Writing from Bucharest, CIPE Consultant Camelia Bulat, who has done extensive work in this area, shared her views. She noted that in her experience, there are “powerful women’s business associations that are concerned with business, not necessarily with gender. Some act as regular business associations, while others work for specific conditions for women in business.”

Bulat pointed out that often women entrepreneurs who start their own associations are also members of other organizations, but when they run for leadership positions, even when they are selected for the board, they only rarely win leadership roles. She explained that among “41 local chambers of commerce in Romania, none has a women president, [in a] country in which most successful women don’t feel discrimination.” Thus, the fact that women want to form their own organizations indicates that certain needs are not being met by other types of organizations, particularly the visibility that comes from leadership roles and control over the actions of the organization.

Bulat stressed that the creation of a separate chapter in a large, strong organization is also a valid model. In that case, rather than trying to grow a new organization, it becomes possible to rely on the structures, resources, and systems of an existing organization. Yet this can create tension if the larger organization views the women’s division as a side project with “limited autonomy,” as Bulat noted, or insists on approving the division’s activities, which can lead to clashes with the main chamber’s established traditions. Bulat explained that as the women’s chapter builds its own identity, it may consider spinning off from the main organization.

Bulat concluded that “if they are committed, have a vision and believe they can better serve their members as a separate entity… go for it. Of course, they will face challenges in building an organization from scratch, and they better be prepared for what it takes.”

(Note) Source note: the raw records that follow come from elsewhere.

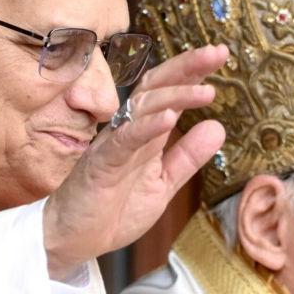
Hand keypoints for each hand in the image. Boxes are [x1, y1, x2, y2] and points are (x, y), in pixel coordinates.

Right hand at [42, 44, 227, 279]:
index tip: (219, 56)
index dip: (192, 73)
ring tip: (206, 91)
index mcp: (144, 134)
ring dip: (175, 97)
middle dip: (186, 68)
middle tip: (217, 52)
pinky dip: (146, 128)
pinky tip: (169, 118)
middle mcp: (127, 131)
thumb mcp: (162, 183)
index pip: (168, 93)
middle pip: (155, 88)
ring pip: (142, 109)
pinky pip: (124, 141)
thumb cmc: (111, 210)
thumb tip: (217, 127)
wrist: (73, 240)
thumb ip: (188, 156)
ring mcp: (112, 146)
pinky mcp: (100, 165)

Finally, CIPE Pakistan Deputy Country Director Hammad Siddiqui jumped in with some thoughts on the financial viability of women’s chambers, particularly in South Asia. He noted that women’s chambers sometimes “suffer due to their small membership, which means small revenue, hence limited opportunities to represent their membership.”

He also cautioned that smaller organizations can face the problem of “mission drift,” since a “few wealthy members make payments towards the chamber’s essential needs, such as rent and staff salaries.” This creates the risk that the organization can be captured by leading board members, rather than truly serving all of its members’ needs. Moreover, there is sometimes the risk that smaller women’s chambers can be suppressed by larger, male-dominated organizations. Thus, he concluded, “there is no right or wrong answer; it’s a matter of choice and depends on the given situation in a specific country or a city. A chamber survives only if there is a need, and if its members are willing to support the organization.”

Marc Schleifer is Regional Director for Eurasia and South Asia at CIPE.